BRANO DATO:
__________
L’elemento determinante per definire una città “smart”, infatti, non è la tecnologia di cui dispone, ma il suo capitale sociale che le tecnologie digitali più avanzate hanno il compito di far emergere e valorizzare.
Secondo la definizione di Wikipedia, la smart city è: “un insieme di strategie di pianificazione finalizzate ad innovare e ottimizzare i servizi pubblici in un’ottica di crescita sostenibile, capace di mettere in stretta relazione le infrastrutture materiali di una città con il suo capitale umano, intellettuale e sociale”.
Capitale umano, servizi pubblici efficienti ed innovativi e crescita sostenibile, dunque, sono i capisaldi di una città intelligente.

Cosa serve per definire una città “smart”?

Il miglioramento della qualità della vita dei cittadini, delle loro relazioni sociali ed istituzionali, con il mondo del lavoro e della cultura locale viene affidato dal punto di vista infrastrutturale alle nuove tecnologie della mobilità, della comunicazione e dell’informazione e all’utilizzo efficiente delle risorse energetiche di cui la città dispone.
__________
RIGHE ESTRATTE:
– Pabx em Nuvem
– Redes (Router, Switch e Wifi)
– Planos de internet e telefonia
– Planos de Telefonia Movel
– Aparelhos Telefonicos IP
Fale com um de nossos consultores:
__________
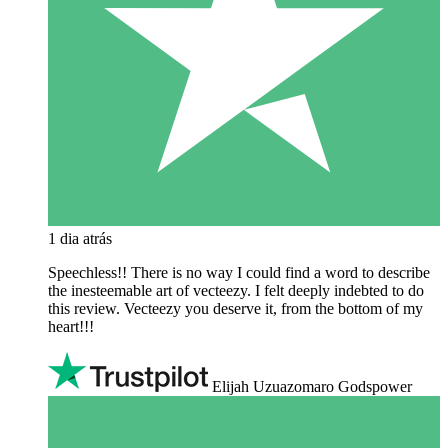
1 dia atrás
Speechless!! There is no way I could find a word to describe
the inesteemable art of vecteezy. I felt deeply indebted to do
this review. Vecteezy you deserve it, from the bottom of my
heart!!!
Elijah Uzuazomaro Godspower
__________
ESERCIZI DA SVOLGERE:
1 > Traduci in inglese questa frase del brano sulla città smart: «Capitale umano, servizi pubblici efficienti ed innovativi e crescita sostenibile, dunque, sono i capisaldi di una città intelligente.»
2 > Dalle righe del secondo blocco estrai, senza alcuna modifica, solo le righe che partono da quella con "1 dia atrás" e terminano con quella con "Elijah Uzuazomaro Godspower", entrambe comprese.

RISPOSTE AGLI ESERCIZI:
1 > Human capital, efficient and innovative public services, and sustainable growth are therefore the cornerstones of a smart city.

2 >
1 dia atrás
Speechless!! There is no way I could find a word to describe
the inesteemable art of vecteezy. I felt deeply indebted to do
this review. Vecteezy you deserve it, from the bottom of my
heart!!!
Elijah Uzuazomaro Godspower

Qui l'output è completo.